Kata orang, itu inner beauty. Tapi aku tak setuju. Cewe manis, selain inner beauty juga pandai berdandan meski bukan pesolek. Jadi, istilah inner beauty bukan untuk melupakan tampilan fisik. Istilah inner beauty bukan untuk mengganti kata ‘tidak manis’. Inner beauty bukan pelarian citra dari cewe-cewe yang tidak dipilih publik. Sebab, inner beauty pasti berbanding lurus dengan kemampuan si cewe untuk me-manage dirinya.

Semisal yang aku dapat selama ini, dan membuatku berkesimpulan rigid bahwa cewe-cewe Pabelan itu manis. Sumpah!!! Aku putar argumenku.

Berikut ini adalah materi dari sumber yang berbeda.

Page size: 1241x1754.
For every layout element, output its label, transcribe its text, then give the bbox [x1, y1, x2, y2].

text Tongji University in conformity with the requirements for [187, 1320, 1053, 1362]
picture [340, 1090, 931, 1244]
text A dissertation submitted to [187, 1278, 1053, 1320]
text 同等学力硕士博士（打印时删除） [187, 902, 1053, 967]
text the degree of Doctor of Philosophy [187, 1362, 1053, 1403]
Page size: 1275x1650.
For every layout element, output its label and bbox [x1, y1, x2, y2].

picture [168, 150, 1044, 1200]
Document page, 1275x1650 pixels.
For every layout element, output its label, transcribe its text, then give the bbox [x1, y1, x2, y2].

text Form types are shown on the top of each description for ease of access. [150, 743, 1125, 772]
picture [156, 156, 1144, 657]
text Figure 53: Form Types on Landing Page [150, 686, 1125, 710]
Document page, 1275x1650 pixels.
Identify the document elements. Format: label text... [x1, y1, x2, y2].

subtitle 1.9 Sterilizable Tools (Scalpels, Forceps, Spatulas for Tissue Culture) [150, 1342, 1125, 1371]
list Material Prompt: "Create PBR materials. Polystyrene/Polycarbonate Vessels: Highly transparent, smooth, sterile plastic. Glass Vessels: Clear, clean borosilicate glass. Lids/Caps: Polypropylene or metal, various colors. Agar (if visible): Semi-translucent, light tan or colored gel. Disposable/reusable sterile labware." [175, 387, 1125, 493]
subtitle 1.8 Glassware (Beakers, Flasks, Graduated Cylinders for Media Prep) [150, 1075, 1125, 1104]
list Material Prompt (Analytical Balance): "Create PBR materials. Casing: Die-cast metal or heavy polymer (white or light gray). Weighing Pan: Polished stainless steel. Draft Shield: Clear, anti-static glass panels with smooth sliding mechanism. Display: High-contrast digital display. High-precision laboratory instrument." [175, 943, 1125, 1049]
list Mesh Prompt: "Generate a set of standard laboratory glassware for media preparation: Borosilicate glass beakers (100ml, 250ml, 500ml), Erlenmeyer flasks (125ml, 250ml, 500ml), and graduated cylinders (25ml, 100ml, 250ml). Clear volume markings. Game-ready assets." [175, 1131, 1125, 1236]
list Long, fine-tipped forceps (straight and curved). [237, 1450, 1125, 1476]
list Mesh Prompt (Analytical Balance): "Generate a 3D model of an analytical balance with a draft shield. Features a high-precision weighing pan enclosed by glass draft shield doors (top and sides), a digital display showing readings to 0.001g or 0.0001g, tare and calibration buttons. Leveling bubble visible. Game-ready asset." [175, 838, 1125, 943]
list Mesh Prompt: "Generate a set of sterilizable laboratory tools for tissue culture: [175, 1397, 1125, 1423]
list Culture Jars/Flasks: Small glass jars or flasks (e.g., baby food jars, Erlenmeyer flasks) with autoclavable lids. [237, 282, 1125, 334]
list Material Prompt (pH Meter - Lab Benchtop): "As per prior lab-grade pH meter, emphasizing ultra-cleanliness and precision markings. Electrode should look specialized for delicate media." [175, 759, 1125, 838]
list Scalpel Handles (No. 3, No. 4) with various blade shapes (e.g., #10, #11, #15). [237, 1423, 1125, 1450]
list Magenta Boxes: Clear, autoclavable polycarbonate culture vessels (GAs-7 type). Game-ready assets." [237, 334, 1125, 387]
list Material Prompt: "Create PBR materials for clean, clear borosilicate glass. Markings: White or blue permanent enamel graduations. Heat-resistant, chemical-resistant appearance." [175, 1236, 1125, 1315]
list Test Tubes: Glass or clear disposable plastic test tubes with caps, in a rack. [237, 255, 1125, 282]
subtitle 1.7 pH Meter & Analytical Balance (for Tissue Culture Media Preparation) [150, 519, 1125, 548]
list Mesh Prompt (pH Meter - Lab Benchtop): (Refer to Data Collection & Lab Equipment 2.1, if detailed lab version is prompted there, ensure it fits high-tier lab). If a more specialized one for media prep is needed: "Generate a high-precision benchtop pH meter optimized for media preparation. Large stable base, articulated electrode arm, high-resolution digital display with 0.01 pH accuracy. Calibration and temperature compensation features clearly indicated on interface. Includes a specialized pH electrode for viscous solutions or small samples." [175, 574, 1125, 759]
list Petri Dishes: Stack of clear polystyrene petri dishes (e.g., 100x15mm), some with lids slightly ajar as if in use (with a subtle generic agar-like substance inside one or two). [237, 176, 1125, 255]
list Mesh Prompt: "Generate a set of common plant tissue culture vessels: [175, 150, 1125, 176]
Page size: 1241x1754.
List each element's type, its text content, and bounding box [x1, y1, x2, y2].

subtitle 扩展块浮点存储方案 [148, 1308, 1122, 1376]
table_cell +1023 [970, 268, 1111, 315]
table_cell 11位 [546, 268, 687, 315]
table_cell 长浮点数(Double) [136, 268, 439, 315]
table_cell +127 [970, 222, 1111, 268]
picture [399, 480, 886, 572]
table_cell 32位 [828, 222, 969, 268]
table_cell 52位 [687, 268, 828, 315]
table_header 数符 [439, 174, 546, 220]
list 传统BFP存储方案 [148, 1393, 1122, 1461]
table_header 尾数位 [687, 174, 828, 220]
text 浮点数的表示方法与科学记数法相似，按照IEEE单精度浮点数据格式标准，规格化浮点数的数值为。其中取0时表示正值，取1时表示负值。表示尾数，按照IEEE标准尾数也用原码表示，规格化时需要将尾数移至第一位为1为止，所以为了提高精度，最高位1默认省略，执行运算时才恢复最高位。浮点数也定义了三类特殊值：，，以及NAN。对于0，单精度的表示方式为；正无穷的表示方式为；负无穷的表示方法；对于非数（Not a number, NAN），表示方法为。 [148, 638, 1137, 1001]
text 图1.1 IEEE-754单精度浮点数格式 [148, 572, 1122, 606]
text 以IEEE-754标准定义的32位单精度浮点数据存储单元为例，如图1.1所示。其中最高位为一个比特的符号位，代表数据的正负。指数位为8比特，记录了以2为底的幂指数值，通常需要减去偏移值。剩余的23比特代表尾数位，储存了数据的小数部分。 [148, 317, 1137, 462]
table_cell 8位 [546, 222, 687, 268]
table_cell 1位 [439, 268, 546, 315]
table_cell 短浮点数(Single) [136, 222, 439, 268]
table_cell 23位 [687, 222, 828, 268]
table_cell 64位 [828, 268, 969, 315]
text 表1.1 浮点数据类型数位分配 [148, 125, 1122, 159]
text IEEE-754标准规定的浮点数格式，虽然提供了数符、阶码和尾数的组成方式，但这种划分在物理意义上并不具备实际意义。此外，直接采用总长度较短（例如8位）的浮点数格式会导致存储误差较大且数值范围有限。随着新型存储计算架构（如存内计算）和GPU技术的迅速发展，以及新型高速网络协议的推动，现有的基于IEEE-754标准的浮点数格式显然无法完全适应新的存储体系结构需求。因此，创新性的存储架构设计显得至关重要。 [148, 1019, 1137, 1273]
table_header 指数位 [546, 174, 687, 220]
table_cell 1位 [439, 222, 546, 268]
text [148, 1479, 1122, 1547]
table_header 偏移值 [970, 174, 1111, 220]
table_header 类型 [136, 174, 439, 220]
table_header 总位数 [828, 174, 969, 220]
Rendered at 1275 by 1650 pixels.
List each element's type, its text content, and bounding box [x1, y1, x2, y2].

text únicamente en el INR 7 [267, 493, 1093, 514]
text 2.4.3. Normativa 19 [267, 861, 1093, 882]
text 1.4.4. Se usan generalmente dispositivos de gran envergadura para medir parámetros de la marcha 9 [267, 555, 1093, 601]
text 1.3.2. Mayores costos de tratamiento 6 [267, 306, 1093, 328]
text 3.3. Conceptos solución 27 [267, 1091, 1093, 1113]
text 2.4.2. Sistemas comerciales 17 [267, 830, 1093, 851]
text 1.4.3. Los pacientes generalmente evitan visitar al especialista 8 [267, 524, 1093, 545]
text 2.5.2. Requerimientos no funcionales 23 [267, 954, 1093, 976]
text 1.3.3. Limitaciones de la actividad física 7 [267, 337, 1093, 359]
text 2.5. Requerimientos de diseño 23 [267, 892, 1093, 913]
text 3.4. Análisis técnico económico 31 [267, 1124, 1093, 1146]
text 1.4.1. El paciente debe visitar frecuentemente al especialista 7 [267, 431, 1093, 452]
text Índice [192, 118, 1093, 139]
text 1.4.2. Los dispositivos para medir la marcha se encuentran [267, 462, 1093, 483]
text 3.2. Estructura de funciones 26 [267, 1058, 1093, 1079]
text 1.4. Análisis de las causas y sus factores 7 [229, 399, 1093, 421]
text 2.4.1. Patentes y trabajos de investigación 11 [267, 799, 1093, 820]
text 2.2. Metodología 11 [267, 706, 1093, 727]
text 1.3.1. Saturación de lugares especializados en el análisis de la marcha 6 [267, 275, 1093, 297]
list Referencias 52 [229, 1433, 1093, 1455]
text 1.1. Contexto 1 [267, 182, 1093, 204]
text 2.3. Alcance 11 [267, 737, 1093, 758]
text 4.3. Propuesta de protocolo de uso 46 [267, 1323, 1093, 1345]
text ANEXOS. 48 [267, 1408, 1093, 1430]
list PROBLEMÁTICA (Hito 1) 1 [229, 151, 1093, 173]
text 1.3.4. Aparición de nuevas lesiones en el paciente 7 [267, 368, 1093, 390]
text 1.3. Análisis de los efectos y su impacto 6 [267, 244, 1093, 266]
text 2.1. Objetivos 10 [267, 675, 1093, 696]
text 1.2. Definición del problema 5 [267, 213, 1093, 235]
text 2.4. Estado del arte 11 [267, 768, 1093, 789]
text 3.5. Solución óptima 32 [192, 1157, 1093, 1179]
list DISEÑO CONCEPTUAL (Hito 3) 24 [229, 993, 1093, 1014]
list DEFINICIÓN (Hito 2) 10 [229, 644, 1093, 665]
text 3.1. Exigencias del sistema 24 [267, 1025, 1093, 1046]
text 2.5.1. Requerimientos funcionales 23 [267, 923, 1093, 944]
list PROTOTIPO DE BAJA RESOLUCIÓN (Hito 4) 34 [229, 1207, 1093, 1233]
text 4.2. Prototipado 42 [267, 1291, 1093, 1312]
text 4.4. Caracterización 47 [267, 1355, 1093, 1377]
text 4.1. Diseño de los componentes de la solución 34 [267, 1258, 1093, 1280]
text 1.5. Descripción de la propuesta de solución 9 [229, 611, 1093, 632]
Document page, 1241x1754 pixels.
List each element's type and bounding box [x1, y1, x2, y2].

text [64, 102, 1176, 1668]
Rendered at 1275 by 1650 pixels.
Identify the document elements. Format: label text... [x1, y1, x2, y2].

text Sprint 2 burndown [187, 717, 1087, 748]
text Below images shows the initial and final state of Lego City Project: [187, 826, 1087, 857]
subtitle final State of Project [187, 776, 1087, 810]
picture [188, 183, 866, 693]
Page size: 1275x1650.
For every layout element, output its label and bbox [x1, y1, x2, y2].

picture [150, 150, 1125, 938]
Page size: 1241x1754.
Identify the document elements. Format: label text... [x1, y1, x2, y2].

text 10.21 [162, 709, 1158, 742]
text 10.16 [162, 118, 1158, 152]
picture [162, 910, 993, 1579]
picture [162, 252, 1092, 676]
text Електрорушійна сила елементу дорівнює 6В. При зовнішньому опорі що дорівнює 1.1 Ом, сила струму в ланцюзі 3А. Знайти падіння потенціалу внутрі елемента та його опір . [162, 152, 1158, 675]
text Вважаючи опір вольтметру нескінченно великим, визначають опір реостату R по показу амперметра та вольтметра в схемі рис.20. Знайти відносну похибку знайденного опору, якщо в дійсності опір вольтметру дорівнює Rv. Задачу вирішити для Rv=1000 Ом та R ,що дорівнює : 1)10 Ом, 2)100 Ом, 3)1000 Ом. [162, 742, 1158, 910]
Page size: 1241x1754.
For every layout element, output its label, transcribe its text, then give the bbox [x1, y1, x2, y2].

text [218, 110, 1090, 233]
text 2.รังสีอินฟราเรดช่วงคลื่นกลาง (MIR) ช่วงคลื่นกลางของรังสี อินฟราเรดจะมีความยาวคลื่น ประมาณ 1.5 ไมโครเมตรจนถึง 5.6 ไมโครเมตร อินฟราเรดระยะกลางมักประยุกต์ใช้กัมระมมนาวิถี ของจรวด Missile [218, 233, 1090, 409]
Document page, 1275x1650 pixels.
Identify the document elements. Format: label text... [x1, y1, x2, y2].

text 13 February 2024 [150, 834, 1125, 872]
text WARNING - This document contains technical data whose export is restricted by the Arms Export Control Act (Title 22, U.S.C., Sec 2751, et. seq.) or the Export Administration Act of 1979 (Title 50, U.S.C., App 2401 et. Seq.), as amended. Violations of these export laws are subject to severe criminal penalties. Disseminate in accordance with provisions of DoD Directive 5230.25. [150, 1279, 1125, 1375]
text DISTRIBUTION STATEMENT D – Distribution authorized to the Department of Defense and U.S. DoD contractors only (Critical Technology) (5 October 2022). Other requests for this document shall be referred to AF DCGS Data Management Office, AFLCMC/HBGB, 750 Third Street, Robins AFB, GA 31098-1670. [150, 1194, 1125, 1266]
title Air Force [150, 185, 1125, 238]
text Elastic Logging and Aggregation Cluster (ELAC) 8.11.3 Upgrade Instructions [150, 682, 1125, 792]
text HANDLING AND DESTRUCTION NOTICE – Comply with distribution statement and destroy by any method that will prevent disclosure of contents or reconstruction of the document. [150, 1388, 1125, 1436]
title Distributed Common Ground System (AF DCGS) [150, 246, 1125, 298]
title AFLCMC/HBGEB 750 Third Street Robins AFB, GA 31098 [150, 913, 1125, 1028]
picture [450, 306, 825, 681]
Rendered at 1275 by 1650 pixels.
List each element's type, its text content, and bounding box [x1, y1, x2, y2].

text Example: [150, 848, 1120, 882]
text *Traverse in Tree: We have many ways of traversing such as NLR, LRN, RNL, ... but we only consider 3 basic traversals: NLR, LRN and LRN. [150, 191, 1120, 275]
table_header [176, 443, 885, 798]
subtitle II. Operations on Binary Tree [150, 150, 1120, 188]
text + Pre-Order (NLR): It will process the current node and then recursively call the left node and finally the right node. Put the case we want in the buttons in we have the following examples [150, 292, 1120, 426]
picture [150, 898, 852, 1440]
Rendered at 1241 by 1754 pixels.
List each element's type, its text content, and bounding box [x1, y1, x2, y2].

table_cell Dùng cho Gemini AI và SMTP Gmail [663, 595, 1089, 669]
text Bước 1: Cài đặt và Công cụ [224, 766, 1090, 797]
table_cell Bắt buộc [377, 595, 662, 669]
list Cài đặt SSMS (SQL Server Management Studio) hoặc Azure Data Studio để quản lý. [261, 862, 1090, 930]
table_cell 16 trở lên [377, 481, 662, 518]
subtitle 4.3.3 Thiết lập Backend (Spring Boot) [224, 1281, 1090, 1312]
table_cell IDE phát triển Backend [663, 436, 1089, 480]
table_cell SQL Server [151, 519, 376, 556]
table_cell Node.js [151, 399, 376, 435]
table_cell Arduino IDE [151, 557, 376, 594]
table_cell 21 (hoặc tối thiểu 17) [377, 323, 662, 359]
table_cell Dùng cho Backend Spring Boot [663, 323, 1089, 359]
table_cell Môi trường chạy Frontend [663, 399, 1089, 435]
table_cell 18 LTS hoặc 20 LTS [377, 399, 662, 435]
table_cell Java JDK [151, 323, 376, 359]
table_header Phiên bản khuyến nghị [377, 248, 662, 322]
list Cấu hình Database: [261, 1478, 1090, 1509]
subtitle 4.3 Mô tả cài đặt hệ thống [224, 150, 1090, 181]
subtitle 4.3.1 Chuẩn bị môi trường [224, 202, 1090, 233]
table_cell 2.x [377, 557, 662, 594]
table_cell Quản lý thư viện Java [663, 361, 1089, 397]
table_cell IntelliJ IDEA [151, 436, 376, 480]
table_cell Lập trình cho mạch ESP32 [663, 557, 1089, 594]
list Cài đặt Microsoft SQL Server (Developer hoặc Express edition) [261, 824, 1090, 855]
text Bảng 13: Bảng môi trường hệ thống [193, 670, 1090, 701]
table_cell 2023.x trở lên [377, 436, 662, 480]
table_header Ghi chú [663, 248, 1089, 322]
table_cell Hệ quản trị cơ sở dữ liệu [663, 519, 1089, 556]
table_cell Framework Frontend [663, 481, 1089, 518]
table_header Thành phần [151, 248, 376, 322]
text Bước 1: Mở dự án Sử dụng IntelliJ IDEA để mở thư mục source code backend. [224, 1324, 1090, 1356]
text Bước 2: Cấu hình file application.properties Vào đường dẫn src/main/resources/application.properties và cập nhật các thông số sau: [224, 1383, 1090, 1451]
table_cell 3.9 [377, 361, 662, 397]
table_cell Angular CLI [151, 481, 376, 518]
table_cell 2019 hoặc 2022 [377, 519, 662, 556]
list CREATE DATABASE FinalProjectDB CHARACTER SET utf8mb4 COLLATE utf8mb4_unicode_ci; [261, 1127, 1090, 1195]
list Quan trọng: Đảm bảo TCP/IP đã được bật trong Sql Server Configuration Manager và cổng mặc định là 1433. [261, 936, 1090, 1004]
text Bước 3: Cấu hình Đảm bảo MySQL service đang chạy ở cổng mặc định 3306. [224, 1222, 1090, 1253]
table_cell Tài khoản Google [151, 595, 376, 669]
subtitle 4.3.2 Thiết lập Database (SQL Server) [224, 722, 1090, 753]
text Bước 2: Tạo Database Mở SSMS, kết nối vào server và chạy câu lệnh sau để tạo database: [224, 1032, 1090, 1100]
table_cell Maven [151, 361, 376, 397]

Cewe manis dapat membuat semua persoalan sulit menjadi lebih santai, kekhawatiran melunak menjadi soft, dan kekagetan bisa berbalik menjadi kejutan yang dapat membangun spirit untuk maju. Ia dapat menyiasati keapaadaannya dengan kecerdasannya. Hingga ia punya cara sendiri untuk tak minder di depan realitas apa pun. Ia sederhana tapi menarik. Ia tak perlu kelihatan dominan, tapi ia sangat penting. Dan yang jelas, ia pendamba dan pelaku konsistensi. Ya, ia sangat loyal alias setia.

Nah untuk batasan cewe cantik, aku pasti akan lebih sensitif. Cewe model ini sangat gampang mengubah-ubah persepsiku atasnya. Terkadang, aku menilainya cakep. Di saat lain, aku mengiranya dia manis. Dan satu waktu, aku terkagum-kagum dengan semua hal yang ada di dirinya. Ia enak dilihat, smart, peduli, juga seksi. Yang paling penting, di luar semua kualifikasi itu, aku pasti akan banyak berpikir tentang beberapa hal di dirinya yang aku sendiri masih belum bisa merasionalisasikannya. Ya, spechless!!

Ia tampak berbeda. Ia terkesan menentang arah kebanyakan, dengan caranya sendiri. Ia selalu kelihatan dinamis. Ia bisa berkorban. Ia pantang surut. Ia tak merendahkan. Ia pendukung tangguh. Ia penyabar ulung. Ia mengerti. Ia….

Oke, aku menyerah. Frida Lidwina itu cantik.